____ Article

It is true that some marriages are childless by either fate or design. But that does not alter the fundamental institution or the desirability of a society establishing, maintaining and protecting it.
This traditional concept of marriage has been undermined to the point that a third of all children are today born out of wedlock. No-fault divorce laws have weakened the responsibility parents have to maintain a stable environment. Welfare laws have made fathers disposable by replacing their earnings with a more reliable check from the state. Out-of-wedlock births that were once the object of societal disapproval are now casually accepted.

And the societal damage is substantial. A wealth of sociological data warns that a child raised outside of a traditional marriage faces much greater obstacles in becoming a well-adjusted adult.

One aspect of the assault on marriage is the movement now afoot to blur the distinction between marriage and homosexual partnerships. And it's an important
distinction. A partnership exists when two or more individuals come together to associate with each other on mutually agreeable terms for a defined purpose. In partnerships the only responsibilities are to the other partners under terms
freely negotiated and agreed to by them. No third party is involuntarily summoned into it. A homosexual relationship is obviously in the nature of a partnership and not a marriage.

True, some homosexual couples seek to raise children. But such an arrangement does not alter the fact that it is a fundamentally different relationship than a marriage. Nor does it negate the child's right and need to draw fundamental and unique sociological guidance from both a mother and a father. No matter how loving and caring, a homosexual couple cannot offer that.

Abraham Lincoln once asked, "If you call a tail a leg, how many legs has a dog? The answer is four. Calling a tail a leg doesn't make it one."

Nor does calling a homosexual relationship a marriage.
But let me go on to my own thoughts:

There is a dogma that somehow sexual behavior is an immutable characteristic, like race. Sorry, I know a good many women who had a period of same-sex experimentation, but can no longer be considered "gay" or "lesbian", as they are now married or otherwise steady with the opposite sex. I know of no one who stopped being "black". Calling "gayness" akin to "blackness" is, frankly, lameness.

________
____ Dataset entries

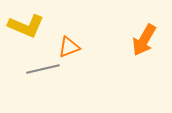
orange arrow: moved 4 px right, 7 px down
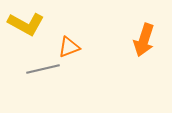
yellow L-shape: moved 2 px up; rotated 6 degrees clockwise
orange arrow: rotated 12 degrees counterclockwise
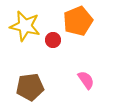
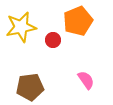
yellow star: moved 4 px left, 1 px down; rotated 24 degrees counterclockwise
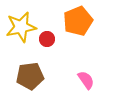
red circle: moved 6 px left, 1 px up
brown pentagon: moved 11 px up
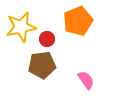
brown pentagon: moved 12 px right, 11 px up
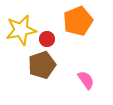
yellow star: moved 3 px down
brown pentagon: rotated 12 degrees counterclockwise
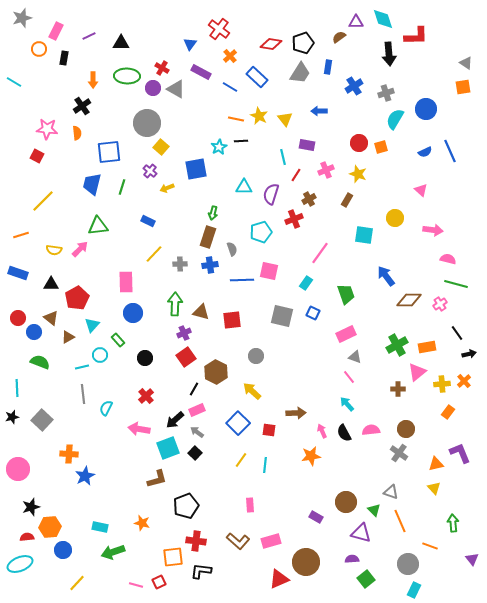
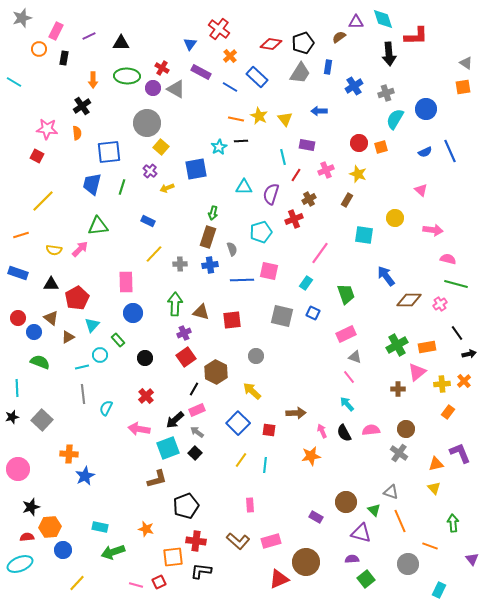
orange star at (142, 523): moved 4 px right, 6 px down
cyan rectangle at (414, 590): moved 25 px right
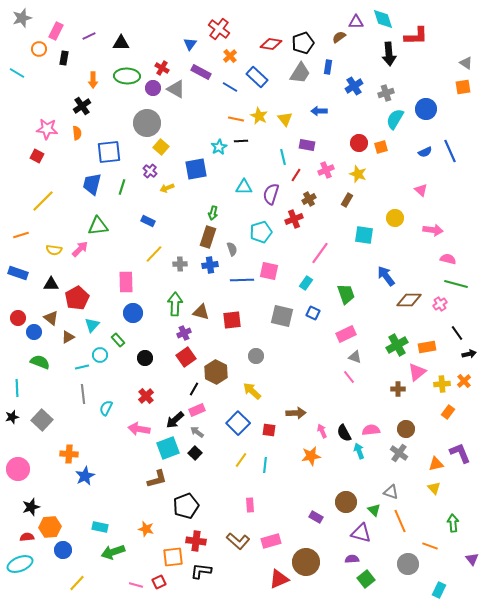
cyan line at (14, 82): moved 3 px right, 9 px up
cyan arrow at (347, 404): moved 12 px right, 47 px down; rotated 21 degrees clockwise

________

*The tasks*
1/ According to the marriage essay, what share of all children are born out of wedlock today?
2/ Name each development that the marriage essay, in the paragraph beginning "This traditional concept of marriage," says has weakened traditional marriage.
3/ Carry on the marriage essay past its last sentence.
Nothing in the rows is needed here.

*The responses*
1/ A third of all children.

2/
- No-fault divorce laws
- Welfare laws that replace fathers' earnings with a check from the state
- The casual acceptance of out-of-wedlock births

3/
Indeed, the whole nature of the "GLBT" Movement drops the lie on that idea. "B" is for bisexual, and "T" is for transgendered, or more accurately, those who mutilate their gender. Or even those who dress up and try to appear as the other gender. And those activities have waxed and waned over different cultures throughout history.

What I mean by that is, no one knows what percentage of the outwardly heterosexual population is actually bisexual, and might sometimes act on the homosexual side of their desires if it were much more socially acceptable to do so. But while no one knows the exact percentage, I think that many people in both the "straight" and "gay" demographics have a definite inkling that there are substantially more bisexuals than anyone is quite comfortable admitting. And anxiety about that drives a lot of the controversy over other gay-rights issues; if there were really a stark dichotomy between hetero and homo, and it were unheard of for anyone to straddle the fence or "switch teams" (and tear apart someone's marriage and kids in the process) then a lot of the other controversies would be relatively easy to settle.

There is also an undeniable trend to make bisexuality, among females anyway, chic. They even have Top Ten pop songs about it now. Young straight women making out with each other at parties was not happening at *any* of the parties I attended as a collegian 20 years ago. Now, it's become so ubiquitous in the culture that in a good many campus and twenty and THIRTYsomething parties you can't swing your arm out without knocking over two faux-lesbians kissing to the delight of their fellow party-goers. Now, is that because young women spontaneously decided to start making with each for no reason whatsoever, or has there been a culture shift in, for example, the entertainment media that gives young women the message that behaving like this is what they should do? I think you know the answer.

And if you do buy the "gayness is inherent" claim, then what about people who claim bisexuality? Are we to believe that they simply have to have sex with both men and women? If so, then I think we really are going to have legalize polygamy next. No compelling state interest in marriage between only one man and only one woman, means polygamy.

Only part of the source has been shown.